# Stihl FS55RC trimmer



## MaeStro (Oct 31, 2010)

I have a fs55rc trimmer i have not used for over a year. I just got it started by pouring a little gas in the spark plug hole. now i got it started it shuts off at full throttle. What could be the problem?


----------



## geogrubb (Jul 28, 2006)

MaeStro said:


> I have a fs55rc trimmer i have not used for over a year. I just got it started by pouring a little gas in the spark plug hole. now i got it started it shuts off at full throttle. What could be the problem?


Probably some varnish built up in the carb while setting, mix some Sea Foam or Chevron Techron in your fuel, pretty strong, and let it idle for 15-20 minutes, shut it off for 15-20 then see it it has improved. Have a good one. Geo


----------



## luckyvision (May 24, 2007)

Stihl warns to be careful with additives..Carb cleaner will dammage the check valve(s) built into the carb. they should only be cleaned with brake or electronics spray cleaner.

these check valves are not repairable or replacable.

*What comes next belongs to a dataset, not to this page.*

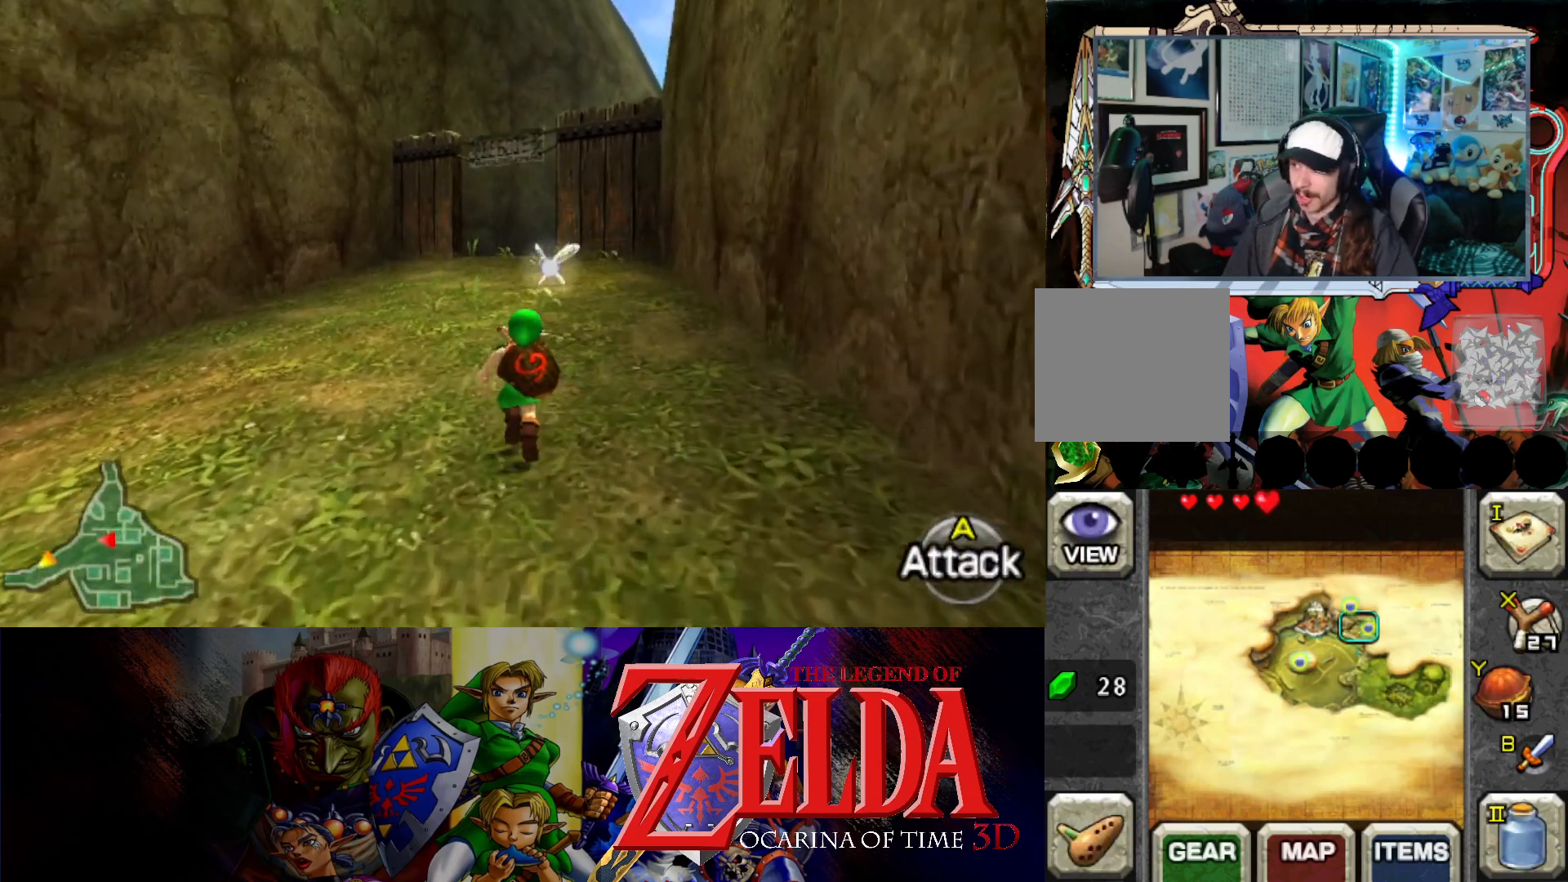
{"buttons": ["L1"], "left_stick": "left", "events": [[50, "left_stick", "right"], [267, "L1", "down"], [267, "left_stick", "left"], [350, "B", "down"], [467, "B", "up"]]}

if you use Seafoam only a few drops per tank...


----------



## justin3 (Apr 10, 2007)

Most of the time you can clean the carbs using a little light compressed air, and brake cleaner. Buy a rebuild kit for your model carburetor and you should be good to start. You may want to replace the fuel line while your at it. Also do not run any wire through the passageways on the carb, that can damage check valves. If the carburetor is badly clogged up it should be cleaned in an ultrasonic cleaner or replaced.


----------